Coke eliminating irritability appears to produce happiness by eliminating the presence of bad irritability feelings. In this setting, Coke did not produce any positive feelings, Coke simply eliminated some strong bad feelings. Coke is not producing a good mood, it removed a bad one. (There may have been some “psychological” grade good mood, but this was so tentative and hard to assess that I am happy saying Coke produced no positive affect. The removal of the psychiatric irritable mood was clear and absolute).
In contrast to the absence of irritability caused by coke (and no good mood effects), I think the satiation I have experienced these past 16 days from the big healthy meals following my soda pop does has some positive feelings associated with it. Satiation presumably feels good not just because of elimination of hunger, there seems to be some warm glow from eating a large, well-balanced, fatty, carbo, vegetable, sweet meal.
There appear to be different kinds of irritability. More than six hours without food brings on a form of irritability, but this hunger irritability appears to be different from “mood” irritability. Mood irritability lasts for days while hunger irritability lasts for hours. Hunger irritability produced in the setting of no mood irritability is not that profound. Hunger irritability on top of mood irritability appears to be the REAL DEAL of irritability. It is this REAL DEAL of irritability which today (and typically) creates the setting such that a large caffeine/sugar soft drink eliminates the persistent palpable bad feelings associated with REAL DEAL irritability.

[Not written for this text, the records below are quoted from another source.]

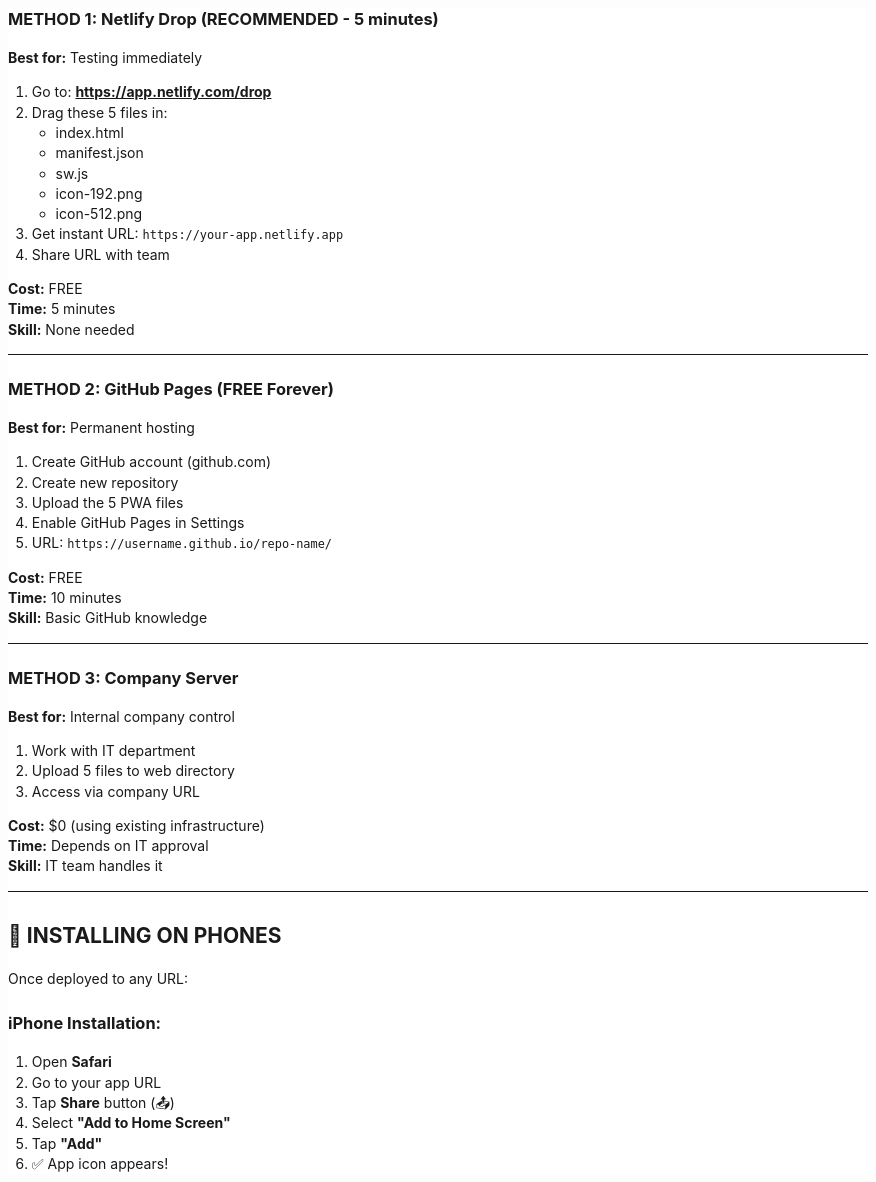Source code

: ### METHOD 1: Netlify Drop (RECOMMENDED - 5 minutes)
**Best for:** Testing immediately

1. Go to: **https://app.netlify.com/drop**
2. Drag these 5 files in:
   - index.html
   - manifest.json
   - sw.js
   - icon-192.png
   - icon-512.png
3. Get instant URL: `https://your-app.netlify.app`
4. Share URL with team

**Cost:** FREE  
**Time:** 5 minutes  
**Skill:** None needed

---

### METHOD 2: GitHub Pages (FREE Forever)
**Best for:** Permanent hosting

1. Create GitHub account (github.com)
2. Create new repository
3. Upload the 5 PWA files
4. Enable GitHub Pages in Settings
5. URL: `https://username.github.io/repo-name/`

**Cost:** FREE  
**Time:** 10 minutes  
**Skill:** Basic GitHub knowledge

---

### METHOD 3: Company Server
**Best for:** Internal company control

1. Work with IT department
2. Upload 5 files to web directory
3. Access via company URL

**Cost:** $0 (using existing infrastructure)  
**Time:** Depends on IT approval  
**Skill:** IT team handles it

---

## 📱 INSTALLING ON PHONES

Once deployed to any URL:

### iPhone Installation:
1. Open **Safari**
2. Go to your app URL
3. Tap **Share** button (📤)
4. Select **"Add to Home Screen"**
5. Tap **"Add"**
6. ✅ App icon appears!
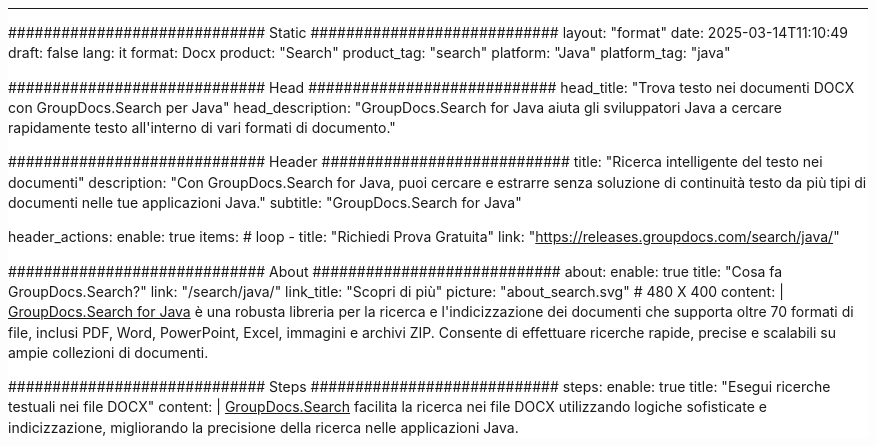 
---
############################# Static ############################
layout: "format"
date:  2025-03-14T11:10:49
draft: false
lang: it
format: Docx
product: "Search"
product_tag: "search"
platform: "Java"
platform_tag: "java"

############################# Head ############################
head_title: "Trova testo nei documenti DOCX con GroupDocs.Search per Java"
head_description: "GroupDocs.Search for Java aiuta gli sviluppatori Java a cercare rapidamente testo all'interno di vari formati di documento."

############################# Header ############################
title: "Ricerca intelligente del testo nei documenti" 
description: "Con GroupDocs.Search for Java, puoi cercare e estrarre senza soluzione di continuità testo da più tipi di documenti nelle tue applicazioni Java."
subtitle: "GroupDocs.Search for Java" 

header_actions:
  enable: true
  items:
    #  loop
    - title: "Richiedi Prova Gratuita"
      link: "https://releases.groupdocs.com/search/java/"
      
############################# About ############################
about:
    enable: true
    title: "Cosa fa GroupDocs.Search?"
    link: "/search/java/"
    link_title: "Scopri di più"
    picture: "about_search.svg" # 480 X 400
    content: |
       [GroupDocs.Search for Java](/search/java/) è una robusta libreria per la ricerca e l'indicizzazione dei documenti che supporta oltre 70 formati di file, inclusi PDF, Word, PowerPoint, Excel, immagini e archivi ZIP. Consente di effettuare ricerche rapide, precise e scalabili su ampie collezioni di documenti.

############################# Steps ############################
steps:
    enable: true
    title: "Esegui ricerche testuali nei file DOCX"
    content: |
      [GroupDocs.Search](/search/java/) facilita la ricerca nei file DOCX utilizzando logiche sofisticate e indicizzazione, migliorando la precisione della ricerca nelle applicazioni Java.
      
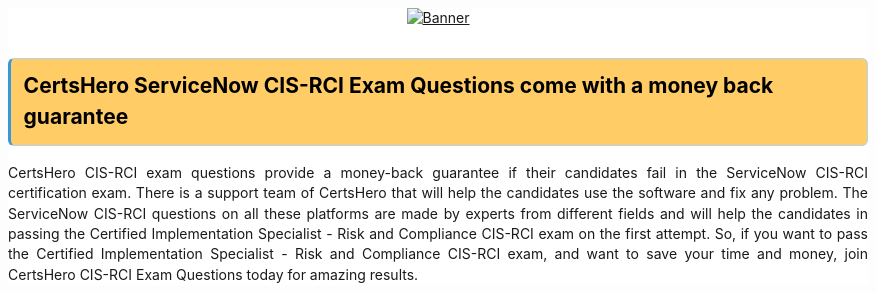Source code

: <p style="text-align: center;"><a href="https://www.certshero.com/product-detail/cis-rci"><img width="100%" src="https://i.redd.it/vixpkfso1g981.jpg" alt="Banner"/></a></p>

<h2><strong><span style="display:block; color:#000000; background:#ffcc66; border: 0.5px solid #AED6F1 ; border-left: 3px solid #3498DB; padding: .6em; border-radius: 6px;">CertsHero ServiceNow CIS-RCI Exam Questions come with a money back guarantee</span></strong></h2>

<p style="text-align: justify;">CertsHero CIS-RCI exam questions provide a money-back guarantee if their candidates fail in the ServiceNow CIS-RCI certification exam. There is a support team of CertsHero that will help the candidates use the software and fix any problem. The ServiceNow CIS-RCI questions on all these platforms are made by experts from different fields and will help the candidates in passing the Certified Implementation Specialist - Risk and Compliance CIS-RCI exam on the first attempt. So, if you want to pass the Certified Implementation Specialist - Risk and Compliance CIS-RCI exam, and want to save your time and money, join CertsHero CIS-RCI Exam Questions today for amazing results.</p>
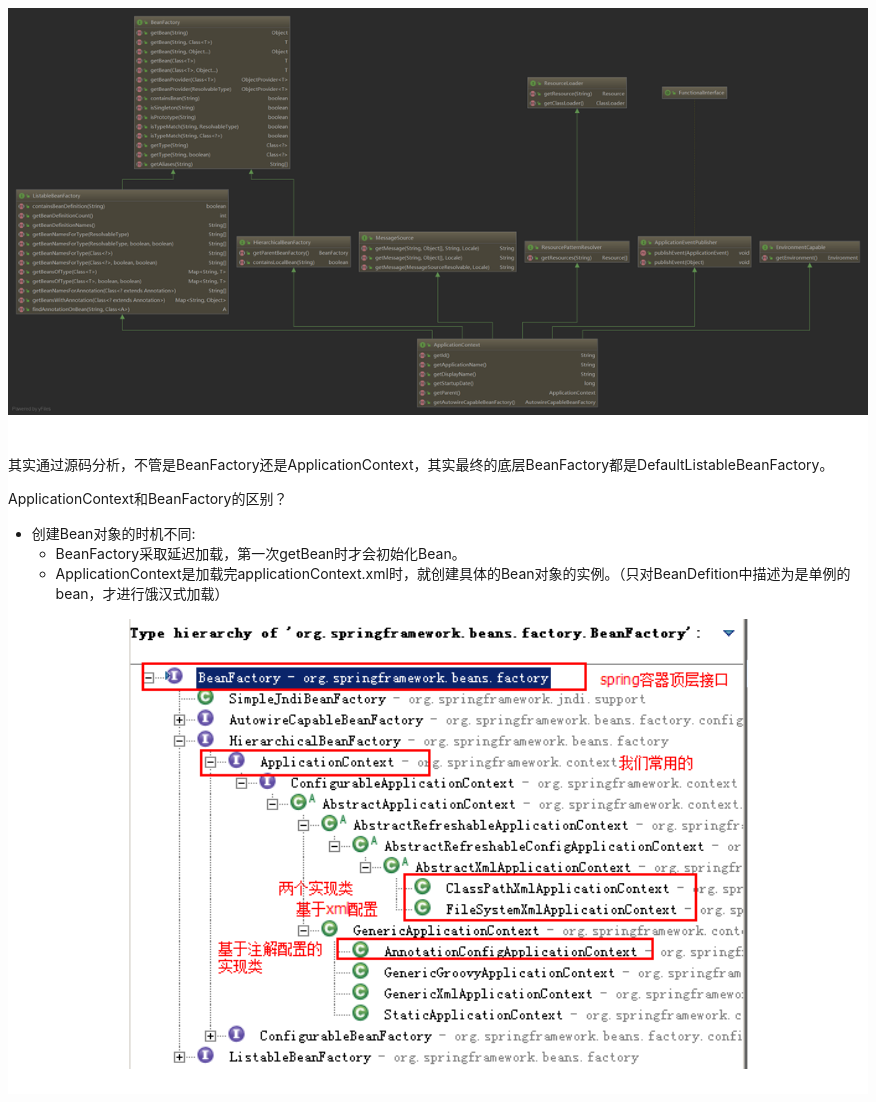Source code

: 
<div align="center"> <img src="https://github.com/wz3118103/CS-Notes/blob/master/notes/pics/ApplicationContext.png" width="920px" > </div><br>


其实通过源码分析，不管是BeanFactory还是ApplicationContext，其实最终的底层BeanFactory都是DefaultListableBeanFactory。


ApplicationContext和BeanFactory的区别？
  * 创建Bean对象的时机不同:
    - BeanFactory采取延迟加载，第一次getBean时才会初始化Bean。
    - ApplicationContext是加载完applicationContext.xml时，就创建具体的Bean对象的实例。（只对BeanDefition中描述为是单例的bean，才进行饿汉式加载）


<div align="center"> <img src="https://github.com/wz3118103/CS-Notes/blob/master/notes/pics/BeanFactory类层次.png" width="620px" > </div><br>

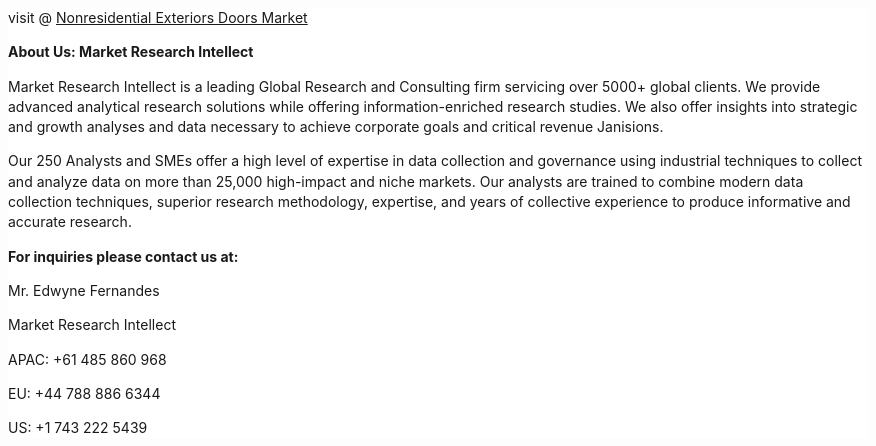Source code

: visit&nbsp;@</strong>&nbsp;</span><span class="font-[700]"><a href="https://www.marketresearchintellect.com/product/global-nonresidential-exteriors-doors-market/?utm_source=Linkedin&utm_medium=808" target="_blank" data-tracking-control-name="article-ssr-frontend-pulse_little-text-block" data-tracking-will-navigate="" data-test-link="">Nonresidential Exteriors Doors Market</a></span></p><p><strong><span class="font-[700]">About Us: Market Research Intellect</span></strong></p><p><span class="">Market Research Intellect is a leading Global Research and Consulting firm servicing over 5000+ global clients. We provide advanced analytical research solutions while offering information-enriched research studies.&nbsp;</span>We also offer insights into strategic and growth analyses and data necessary to achieve corporate goals and critical revenue Janisions.</p><p><span class="">Our 250 Analysts and SMEs offer a high level of expertise in data collection and governance using industrial techniques to collect and analyze data on more than 25,000 high-impact and niche markets. Our analysts are trained to combine modern data collection techniques, superior research methodology, expertise, and years of collective experience to produce informative and accurate research.</span></p><p><strong>For inquiries please contact us at:</strong></p><p>Mr. Edwyne Fernandes</p><p>Market Research Intellect</p><p>APAC: +61 485 860 968</p><p>EU: +44 788 886 6344</p><p>US: +1 743 222 5439</p>

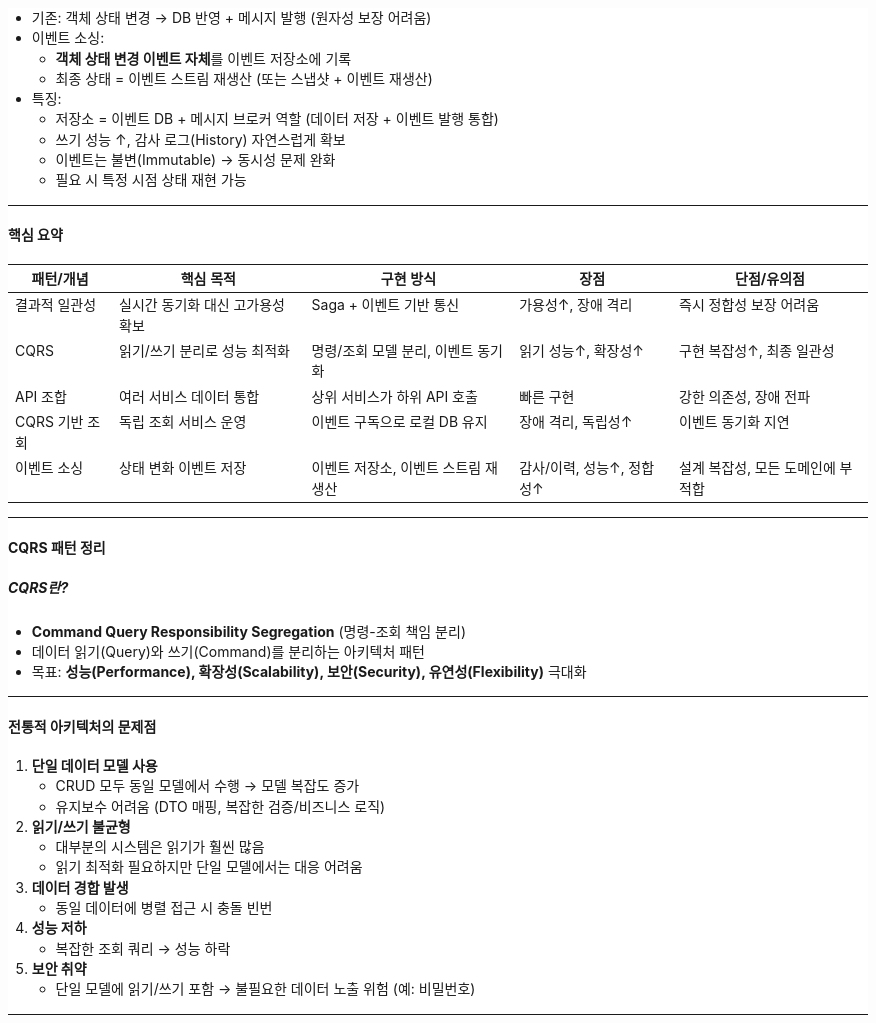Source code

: - 기존: 객체 상태 변경 → DB 반영 + 메시지 발행 (원자성 보장 어려움)
- 이벤트 소싱:
  - **객체 상태 변경 이벤트 자체**를 이벤트 저장소에 기록
  - 최종 상태 = 이벤트 스트림 재생산 (또는 스냅샷 + 이벤트 재생산)
- 특징:
  - 저장소 = 이벤트 DB + 메시지 브로커 역할 (데이터 저장 + 이벤트 발행 통합)
  - 쓰기 성능 ↑, 감사 로그(History) 자연스럽게 확보
  - 이벤트는 불변(Immutable) → 동시성 문제 완화
  - 필요 시 특정 시점 상태 재현 가능

------

#### 핵심 요약

| 패턴/개념      | 핵심 목적                        | 구현 방식                           | 장점                      | 단점/유의점                       |
| -------------- | -------------------------------- | ----------------------------------- | ------------------------- | --------------------------------- |
| 결과적 일관성  | 실시간 동기화 대신 고가용성 확보 | Saga + 이벤트 기반 통신             | 가용성↑, 장애 격리        | 즉시 정합성 보장 어려움           |
| CQRS           | 읽기/쓰기 분리로 성능 최적화     | 명령/조회 모델 분리, 이벤트 동기화  | 읽기 성능↑, 확장성↑       | 구현 복잡성↑, 최종 일관성         |
| API 조합       | 여러 서비스 데이터 통합          | 상위 서비스가 하위 API 호출         | 빠른 구현                 | 강한 의존성, 장애 전파            |
| CQRS 기반 조회 | 독립 조회 서비스 운영            | 이벤트 구독으로 로컬 DB 유지        | 장애 격리, 독립성↑        | 이벤트 동기화 지연                |
| 이벤트 소싱    | 상태 변화 이벤트 저장            | 이벤트 저장소, 이벤트 스트림 재생산 | 감사/이력, 성능↑, 정합성↑ | 설계 복잡성, 모든 도메인에 부적합 |

---

#### CQRS 패턴 정리

##### CQRS란?

- **Command Query Responsibility Segregation** (명령-조회 책임 분리)
- 데이터 읽기(Query)와 쓰기(Command)를 분리하는 아키텍처 패턴
- 목표: **성능(Performance), 확장성(Scalability), 보안(Security), 유연성(Flexibility)** 극대화

------

#### 전통적 아키텍처의 문제점

1. **단일 데이터 모델 사용**
   - CRUD 모두 동일 모델에서 수행 → 모델 복잡도 증가
   - 유지보수 어려움 (DTO 매핑, 복잡한 검증/비즈니스 로직)
2. **읽기/쓰기 불균형**
   - 대부분의 시스템은 읽기가 훨씬 많음
   - 읽기 최적화 필요하지만 단일 모델에서는 대응 어려움
3. **데이터 경합 발생**
   - 동일 데이터에 병렬 접근 시 충돌 빈번
4. **성능 저하**
   - 복잡한 조회 쿼리 → 성능 하락
5. **보안 취약**
   - 단일 모델에 읽기/쓰기 포함 → 불필요한 데이터 노출 위험 (예: 비밀번호)

------

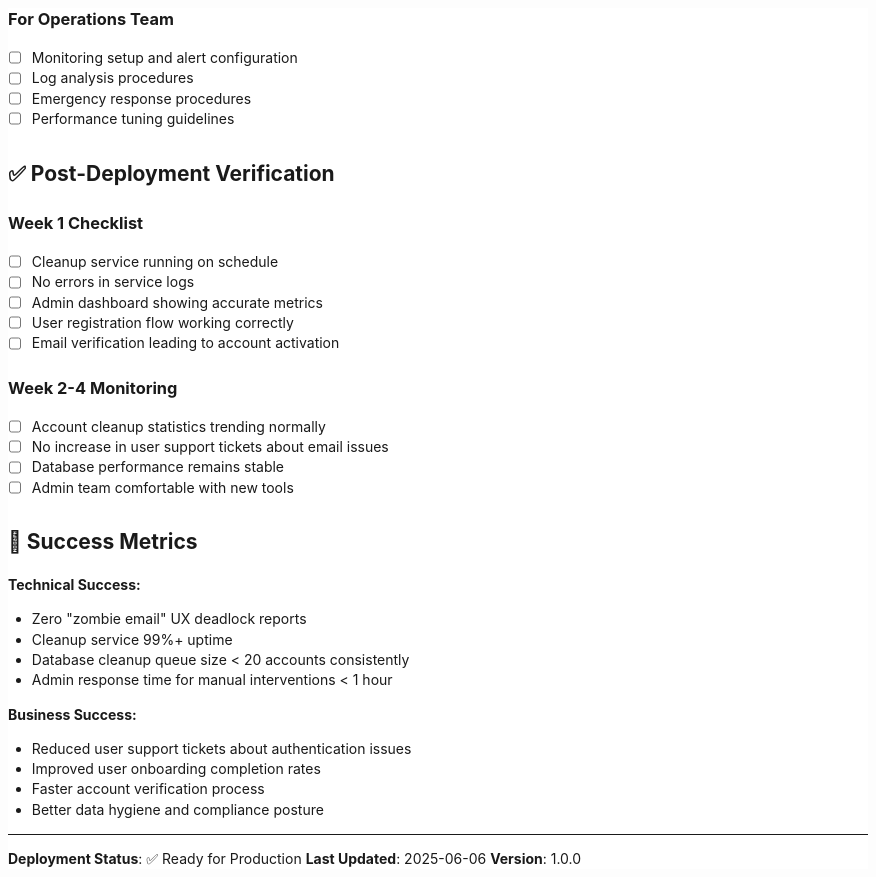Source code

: ### For Operations Team
- [ ] Monitoring setup and alert configuration
- [ ] Log analysis procedures
- [ ] Emergency response procedures
- [ ] Performance tuning guidelines

## ✅ Post-Deployment Verification

### Week 1 Checklist
- [ ] Cleanup service running on schedule
- [ ] No errors in service logs
- [ ] Admin dashboard showing accurate metrics
- [ ] User registration flow working correctly
- [ ] Email verification leading to account activation

### Week 2-4 Monitoring
- [ ] Account cleanup statistics trending normally
- [ ] No increase in user support tickets about email issues
- [ ] Database performance remains stable
- [ ] Admin team comfortable with new tools

## 🎉 Success Metrics

**Technical Success:**
- Zero "zombie email" UX deadlock reports
- Cleanup service 99%+ uptime
- Database cleanup queue size < 20 accounts consistently
- Admin response time for manual interventions < 1 hour

**Business Success:**
- Reduced user support tickets about authentication issues
- Improved user onboarding completion rates
- Faster account verification process
- Better data hygiene and compliance posture

---

**Deployment Status**: ✅ Ready for Production
**Last Updated**: 2025-06-06
**Version**: 1.0.0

I understand why it would be nice if the subject is blinded. However, I am not sure the subject needs to be blinded. I think one still gets meaningful results even if placebo/nocebo effects are folded into the results.
CONCLUSION
A couple of days of irritability compounded by hunger produces a strong form of irritability which was dramatically relieved by a large glass of caffeine/sugar coke today (unblinded N = 1 in experiment). Strategies for further behavioral characterization of this phenomenon are needed. A physiological hypothesis is needed. A future design for FMRI measurements of this quick irritability response to caffeine/sugar will be fun to design.
In the final analysis, I guess it is worth finishing the current experiment – even though I think I can determine the identity of each drink. Good data from an inadequate experimental design will be helpful in creating a better experimental design.
About the author: John Keltner has a Ph.D. in Physics from UC Berkeley and an M.D. from Harvard. He is a research fellow at the University of Oxford. Given these results, I asked John if he was addicted to caffeine. He told me no, going without caffeine did not make him more irritable.